Widespread corruption is a major impediment to economic development in Ukraine. The Greek experience illustrates practical limitations to the EU’s ability to address corruption. Corruption remains a significant problem in Greece. A European Commission survey in 2022 found that 98 percent of Greek respondents felt that corruption was widespread in their country, the highest percentage for any EU nation.
Given Ukraine challenging demographics, Soviet-era economy and the EU’s own track record at structural reform, revitalization of the Ukrainian economy would be challenging in the best of circumstances.

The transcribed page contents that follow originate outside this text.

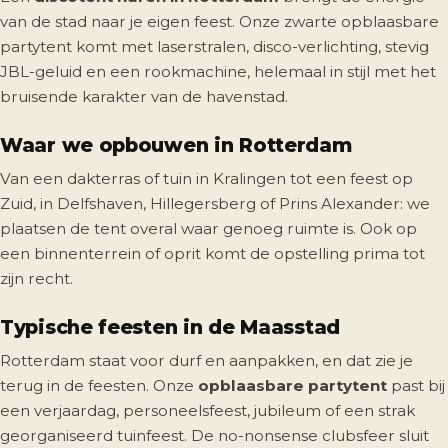
van de stad naar je eigen feest. Onze zwarte opblaasbare
partytent komt met laserstralen, disco-verlichting, stevig
JBL-geluid en een rookmachine, helemaal in stijl met het
bruisende karakter van de havenstad.
Waar we opbouwen in Rotterdam
Van een dakterras of tuin in Kralingen tot een feest op
Zuid, in Delfshaven, Hillegersberg of Prins Alexander: we
plaatsen de tent overal waar genoeg ruimte is. Ook op
een binnenterrein of oprit komt de opstelling prima tot
zijn recht.
Typische feesten in de Maasstad
Rotterdam staat voor durf en aanpakken, en dat zie je
terug in de feesten. Onze
opblaasbare partytent
past bij
een verjaardag, personeelsfeest, jubileum of een strak
georganiseerd tuinfeest. De no-nonsense clubsfeer sluit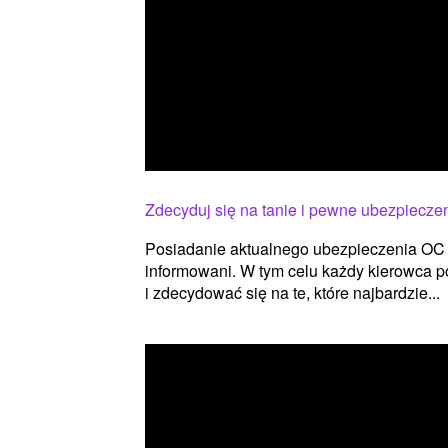
Zdecyduj się na tanie i pewne ubezpiecze
Posiadanie aktualnego ubezpieczenia OC 
informowani. W tym celu każdy kierowca 
i zdecydować się na te, które najbardzie...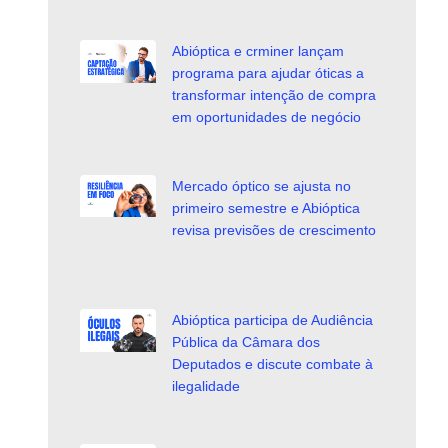
Abióptica e crminer lançam
programa para ajudar óticas a
transformar intenção de compra
em oportunidades de negócio
Mercado óptico se ajusta no
primeiro semestre e Abióptica
revisa previsões de crescimento
Abióptica participa de Audiência
Pública da Câmara dos
Deputados e discute combate à
ilegalidade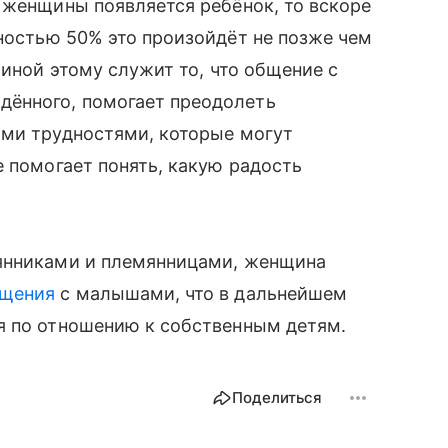
 женщины появляется ребёнок, то вскоре
остью 50% это произойдёт не позже чем
иной этому служит то, что общение с
ённого, помогает преодолеть
ыми трудностями, которые могут
е помогает понять, какую радость
мянниками и племянницами, женщина
бщения
с малышами, что в дальнейшем
я по отношению к собственным детям.
Поделиться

Further fighting will make revitalization even more difficult and costly to achieve.
The neocon dream for Ukraine is that it serves as NATO’s eastern bulwark against Russia’s alleged expansionist tendencies. Realization of that dream requires postwar revitalization of that country’s economy.
Continued escalation of the war will further decimate the country’s infrastructure and make rebuilding ever more difficult by turning large numbers of young Ukrainians that could have invested their lives in rebuilding the country into wartime casualties. Paradoxically, the longer the war continues, the more likely that postwar Ukraine not be an independent nation, but instead a long-term dependent on the West for the military and economic aid necessary for its survival.
Western leaders need to be upfront with their publics on the obvious tradeoffs between the pursuit of NATO’s military goals, such as pushing Russia back to pre-2014 borders, and the increased likelihood that achievement of those goals will make it impossible to put Ukraine back together again after the shooting stops.
James Bohn is an economist and risk analyst with thirty years of experience in business, government, and academia. Most recently he was an officer in the supervision function at the Federal Reserve Bank of Boston. He has a Ph.D. in Business Economics from Harvard University.